Top integral blind colours of the year

Morley Glass has revealed anthracite as 2023’s most popular customer colour choice for Venetian blinds, narrowly pipping white to the post.

Anthracite accounted for over a third (34.5%) of all sales of Venetian Uni-Blinds from Morley Glass, with white coming a close second at 32.4%. Both these colours have dominated for several years now, but the sales data does suggest the arrival of a new kid on the block – black.

Whilst pleated Uni-Blinds have been available in black for a number of years, it was only in 2023 that a new black (B160) Venetian blind was introduced to the ScreenLine range. And, given the orders already received in the first 12 months of manufacturing black Venetian units, this colour appears to have captured the imagination of property owners, already accounting for nearly 6% of all sales.

Grey and silver blinds are also still highly popular, with standard silver (S157) taking third spot with nearly 1 in 10 of Venetian integral blind sales, and light grey (S155) seeing similar volumes to black.

Ian Short, MD of Morley Glass said: “We continue to see white and anthracite windows and doors dominating across the market, whether that’s for PVC-U, aluminium or timber frames.
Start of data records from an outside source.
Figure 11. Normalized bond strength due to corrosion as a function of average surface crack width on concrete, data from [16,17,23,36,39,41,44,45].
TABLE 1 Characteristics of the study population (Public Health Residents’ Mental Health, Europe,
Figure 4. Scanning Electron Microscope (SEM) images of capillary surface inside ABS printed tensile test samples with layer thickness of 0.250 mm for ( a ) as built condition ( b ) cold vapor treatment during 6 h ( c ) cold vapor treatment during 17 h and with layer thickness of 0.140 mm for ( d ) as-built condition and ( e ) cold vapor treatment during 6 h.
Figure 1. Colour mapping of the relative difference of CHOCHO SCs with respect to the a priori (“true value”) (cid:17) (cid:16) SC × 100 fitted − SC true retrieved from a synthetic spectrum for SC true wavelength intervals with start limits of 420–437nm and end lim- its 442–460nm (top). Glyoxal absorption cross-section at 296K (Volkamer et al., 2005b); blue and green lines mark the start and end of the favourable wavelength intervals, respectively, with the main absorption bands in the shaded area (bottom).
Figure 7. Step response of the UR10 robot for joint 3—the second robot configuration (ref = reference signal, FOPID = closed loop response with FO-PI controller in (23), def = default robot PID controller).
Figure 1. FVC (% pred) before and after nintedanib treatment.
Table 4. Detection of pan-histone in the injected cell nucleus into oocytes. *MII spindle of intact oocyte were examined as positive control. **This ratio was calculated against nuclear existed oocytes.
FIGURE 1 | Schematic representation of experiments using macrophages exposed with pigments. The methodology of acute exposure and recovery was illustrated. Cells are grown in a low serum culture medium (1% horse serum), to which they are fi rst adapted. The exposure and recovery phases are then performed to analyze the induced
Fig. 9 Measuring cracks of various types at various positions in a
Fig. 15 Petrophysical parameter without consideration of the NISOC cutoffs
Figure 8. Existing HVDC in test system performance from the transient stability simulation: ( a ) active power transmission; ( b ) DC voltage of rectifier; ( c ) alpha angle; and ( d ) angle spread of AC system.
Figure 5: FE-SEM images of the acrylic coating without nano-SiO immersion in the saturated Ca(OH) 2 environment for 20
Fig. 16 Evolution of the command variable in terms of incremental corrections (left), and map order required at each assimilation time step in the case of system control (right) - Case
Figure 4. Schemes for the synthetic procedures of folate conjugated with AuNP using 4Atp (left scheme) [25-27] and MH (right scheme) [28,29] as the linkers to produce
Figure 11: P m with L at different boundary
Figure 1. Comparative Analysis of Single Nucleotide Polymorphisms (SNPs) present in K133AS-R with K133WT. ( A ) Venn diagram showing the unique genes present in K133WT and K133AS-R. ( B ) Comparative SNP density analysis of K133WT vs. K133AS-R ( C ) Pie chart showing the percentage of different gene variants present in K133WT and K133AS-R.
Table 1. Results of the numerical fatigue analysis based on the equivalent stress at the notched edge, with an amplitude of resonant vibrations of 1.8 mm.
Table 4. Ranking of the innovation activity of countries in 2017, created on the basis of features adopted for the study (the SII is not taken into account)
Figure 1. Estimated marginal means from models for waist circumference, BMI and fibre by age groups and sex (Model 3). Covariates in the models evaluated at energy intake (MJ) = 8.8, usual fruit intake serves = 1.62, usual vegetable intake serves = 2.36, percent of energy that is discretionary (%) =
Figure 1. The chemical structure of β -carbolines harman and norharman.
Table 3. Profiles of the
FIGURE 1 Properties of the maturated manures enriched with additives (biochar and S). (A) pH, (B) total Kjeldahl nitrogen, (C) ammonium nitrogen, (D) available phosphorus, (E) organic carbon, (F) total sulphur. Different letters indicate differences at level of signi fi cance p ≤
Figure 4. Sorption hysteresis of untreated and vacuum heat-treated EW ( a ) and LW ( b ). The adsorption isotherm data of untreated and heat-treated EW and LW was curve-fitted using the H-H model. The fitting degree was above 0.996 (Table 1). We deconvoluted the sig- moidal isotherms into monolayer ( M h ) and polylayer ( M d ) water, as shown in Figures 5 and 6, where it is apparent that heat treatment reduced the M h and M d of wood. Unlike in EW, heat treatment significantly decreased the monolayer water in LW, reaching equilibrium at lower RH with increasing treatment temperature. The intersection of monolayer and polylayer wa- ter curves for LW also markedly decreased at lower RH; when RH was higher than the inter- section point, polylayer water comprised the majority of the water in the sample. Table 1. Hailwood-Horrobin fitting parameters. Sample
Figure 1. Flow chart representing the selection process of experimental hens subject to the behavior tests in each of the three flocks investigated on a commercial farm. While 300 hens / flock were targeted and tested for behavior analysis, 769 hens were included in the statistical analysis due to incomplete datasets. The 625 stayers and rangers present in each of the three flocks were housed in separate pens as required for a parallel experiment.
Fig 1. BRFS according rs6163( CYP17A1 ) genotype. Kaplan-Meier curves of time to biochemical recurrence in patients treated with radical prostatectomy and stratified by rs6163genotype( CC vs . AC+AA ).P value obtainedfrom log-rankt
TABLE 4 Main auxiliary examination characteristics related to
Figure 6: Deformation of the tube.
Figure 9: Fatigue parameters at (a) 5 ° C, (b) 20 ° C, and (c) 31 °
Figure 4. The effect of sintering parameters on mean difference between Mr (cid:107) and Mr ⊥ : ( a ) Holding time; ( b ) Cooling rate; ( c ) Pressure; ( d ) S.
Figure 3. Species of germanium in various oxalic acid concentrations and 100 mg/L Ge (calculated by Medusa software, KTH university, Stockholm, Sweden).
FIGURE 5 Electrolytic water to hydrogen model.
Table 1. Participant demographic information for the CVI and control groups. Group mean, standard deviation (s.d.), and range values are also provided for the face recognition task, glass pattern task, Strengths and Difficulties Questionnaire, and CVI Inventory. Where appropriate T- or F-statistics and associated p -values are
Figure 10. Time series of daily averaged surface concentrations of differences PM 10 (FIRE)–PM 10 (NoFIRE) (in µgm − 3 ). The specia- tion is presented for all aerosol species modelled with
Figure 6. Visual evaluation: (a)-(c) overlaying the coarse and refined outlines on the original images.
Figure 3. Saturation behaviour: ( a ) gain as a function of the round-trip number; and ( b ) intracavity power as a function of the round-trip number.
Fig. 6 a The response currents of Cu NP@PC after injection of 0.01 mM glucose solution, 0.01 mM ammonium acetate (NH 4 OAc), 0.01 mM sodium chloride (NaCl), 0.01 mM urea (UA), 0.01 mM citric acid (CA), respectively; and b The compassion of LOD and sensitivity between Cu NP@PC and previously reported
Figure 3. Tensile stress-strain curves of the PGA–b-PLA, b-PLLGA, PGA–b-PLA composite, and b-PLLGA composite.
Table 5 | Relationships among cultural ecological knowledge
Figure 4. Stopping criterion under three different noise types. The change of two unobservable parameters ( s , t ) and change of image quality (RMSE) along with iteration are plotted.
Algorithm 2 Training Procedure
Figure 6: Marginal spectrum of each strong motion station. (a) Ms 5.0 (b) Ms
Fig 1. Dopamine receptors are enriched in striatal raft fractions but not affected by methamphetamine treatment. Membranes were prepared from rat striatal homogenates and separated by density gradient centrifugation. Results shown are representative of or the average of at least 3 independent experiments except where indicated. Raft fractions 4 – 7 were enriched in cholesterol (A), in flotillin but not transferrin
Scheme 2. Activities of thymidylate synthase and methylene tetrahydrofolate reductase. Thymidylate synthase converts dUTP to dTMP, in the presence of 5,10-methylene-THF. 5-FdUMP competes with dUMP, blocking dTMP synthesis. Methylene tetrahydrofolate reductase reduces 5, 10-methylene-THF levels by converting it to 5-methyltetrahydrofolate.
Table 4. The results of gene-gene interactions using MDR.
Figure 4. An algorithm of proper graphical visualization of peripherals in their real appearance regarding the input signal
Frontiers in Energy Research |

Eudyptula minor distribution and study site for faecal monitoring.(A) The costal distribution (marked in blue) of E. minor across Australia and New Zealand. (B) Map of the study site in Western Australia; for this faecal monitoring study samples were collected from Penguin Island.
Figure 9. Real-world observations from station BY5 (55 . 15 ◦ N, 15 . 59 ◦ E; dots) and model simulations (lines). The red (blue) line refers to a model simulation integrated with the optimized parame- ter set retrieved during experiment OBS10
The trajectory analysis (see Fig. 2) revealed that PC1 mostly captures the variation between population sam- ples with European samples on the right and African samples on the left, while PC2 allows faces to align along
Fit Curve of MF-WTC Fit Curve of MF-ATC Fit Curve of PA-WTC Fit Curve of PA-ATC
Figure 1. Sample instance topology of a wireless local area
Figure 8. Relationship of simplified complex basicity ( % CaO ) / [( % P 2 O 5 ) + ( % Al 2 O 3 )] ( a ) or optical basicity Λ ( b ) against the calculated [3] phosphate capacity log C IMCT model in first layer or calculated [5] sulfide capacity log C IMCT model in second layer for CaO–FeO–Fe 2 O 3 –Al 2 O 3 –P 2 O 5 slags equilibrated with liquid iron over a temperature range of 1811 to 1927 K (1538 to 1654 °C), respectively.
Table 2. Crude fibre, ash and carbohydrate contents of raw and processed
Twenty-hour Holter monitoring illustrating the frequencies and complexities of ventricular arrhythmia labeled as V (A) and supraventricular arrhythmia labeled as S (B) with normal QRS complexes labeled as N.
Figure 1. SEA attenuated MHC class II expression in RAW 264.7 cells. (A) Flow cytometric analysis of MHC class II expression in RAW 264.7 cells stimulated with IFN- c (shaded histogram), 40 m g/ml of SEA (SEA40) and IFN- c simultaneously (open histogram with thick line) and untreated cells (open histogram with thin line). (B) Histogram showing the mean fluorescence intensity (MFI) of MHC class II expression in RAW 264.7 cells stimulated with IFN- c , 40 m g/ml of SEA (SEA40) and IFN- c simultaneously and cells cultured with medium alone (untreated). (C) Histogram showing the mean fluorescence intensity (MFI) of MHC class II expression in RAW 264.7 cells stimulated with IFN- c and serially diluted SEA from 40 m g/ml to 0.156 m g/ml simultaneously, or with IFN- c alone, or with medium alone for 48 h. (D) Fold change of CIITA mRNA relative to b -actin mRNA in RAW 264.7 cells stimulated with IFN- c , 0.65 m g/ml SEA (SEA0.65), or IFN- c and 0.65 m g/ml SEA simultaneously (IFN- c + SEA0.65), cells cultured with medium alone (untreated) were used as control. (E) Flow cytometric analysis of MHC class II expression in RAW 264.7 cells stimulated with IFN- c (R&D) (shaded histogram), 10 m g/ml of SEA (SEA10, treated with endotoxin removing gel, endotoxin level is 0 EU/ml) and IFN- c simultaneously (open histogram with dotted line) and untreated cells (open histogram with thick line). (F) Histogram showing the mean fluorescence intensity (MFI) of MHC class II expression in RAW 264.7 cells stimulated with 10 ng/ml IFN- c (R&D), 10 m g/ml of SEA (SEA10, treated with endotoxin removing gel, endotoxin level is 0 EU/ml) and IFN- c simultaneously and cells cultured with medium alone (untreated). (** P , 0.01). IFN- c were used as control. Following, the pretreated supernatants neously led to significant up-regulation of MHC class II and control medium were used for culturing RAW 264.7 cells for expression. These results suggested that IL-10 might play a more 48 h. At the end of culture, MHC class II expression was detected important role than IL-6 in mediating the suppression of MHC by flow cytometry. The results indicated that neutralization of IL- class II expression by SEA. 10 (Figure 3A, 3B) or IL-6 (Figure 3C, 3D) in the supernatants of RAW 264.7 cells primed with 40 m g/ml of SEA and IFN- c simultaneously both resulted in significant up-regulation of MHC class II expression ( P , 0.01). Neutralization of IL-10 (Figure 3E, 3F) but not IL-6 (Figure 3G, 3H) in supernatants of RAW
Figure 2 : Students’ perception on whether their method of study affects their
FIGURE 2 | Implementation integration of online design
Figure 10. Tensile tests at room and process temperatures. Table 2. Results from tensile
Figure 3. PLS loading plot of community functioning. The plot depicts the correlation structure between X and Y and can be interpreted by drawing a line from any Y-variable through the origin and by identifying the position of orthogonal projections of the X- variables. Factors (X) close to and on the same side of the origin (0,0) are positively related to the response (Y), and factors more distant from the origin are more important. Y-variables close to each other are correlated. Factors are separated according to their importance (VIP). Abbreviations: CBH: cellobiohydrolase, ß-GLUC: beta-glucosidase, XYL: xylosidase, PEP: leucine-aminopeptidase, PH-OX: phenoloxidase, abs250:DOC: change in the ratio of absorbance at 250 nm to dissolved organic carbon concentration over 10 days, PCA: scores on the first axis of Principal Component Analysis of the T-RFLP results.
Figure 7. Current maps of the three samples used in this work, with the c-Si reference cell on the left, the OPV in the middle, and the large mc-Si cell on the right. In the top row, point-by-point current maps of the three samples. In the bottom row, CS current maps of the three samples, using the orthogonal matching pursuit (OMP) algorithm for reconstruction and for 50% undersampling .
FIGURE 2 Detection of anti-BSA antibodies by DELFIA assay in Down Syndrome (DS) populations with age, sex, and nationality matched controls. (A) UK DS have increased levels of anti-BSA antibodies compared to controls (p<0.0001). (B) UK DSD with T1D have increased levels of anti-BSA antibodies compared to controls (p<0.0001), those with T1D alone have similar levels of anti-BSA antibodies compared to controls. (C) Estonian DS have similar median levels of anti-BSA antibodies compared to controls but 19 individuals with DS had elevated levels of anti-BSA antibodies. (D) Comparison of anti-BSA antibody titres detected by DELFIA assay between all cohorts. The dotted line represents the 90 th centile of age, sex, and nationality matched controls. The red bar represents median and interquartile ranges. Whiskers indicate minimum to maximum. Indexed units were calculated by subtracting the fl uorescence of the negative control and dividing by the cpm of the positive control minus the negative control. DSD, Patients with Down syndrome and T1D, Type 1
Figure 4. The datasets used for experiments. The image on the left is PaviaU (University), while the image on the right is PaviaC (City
But that doesn’t mean homeowner tastes are not changing, which is why we continue to work in conjunction with ScreenLine systems manufacturer Pellini S.p.A. to add new colour options to our portfolio.

“The rapid growth of black Venetian Uni-Blinds sales shows how customers respond positively to colours that enable them to achieve an ‘on trend’ contemporary look in their home. Black fixtures and fittings have become hugely popular in interior décor in recent years, and now we are seeing the appeal of black integral blinds grow too.”

Uni-Blinds with ScreenLine integral blinds inside are designed to resist fading throughout their lifetime. Pellini’s R&D process for new colours is reported to be ‘extensive’, designed to replicate prolonged periods of the strongest sunshine and temperature extremes over a period of five years.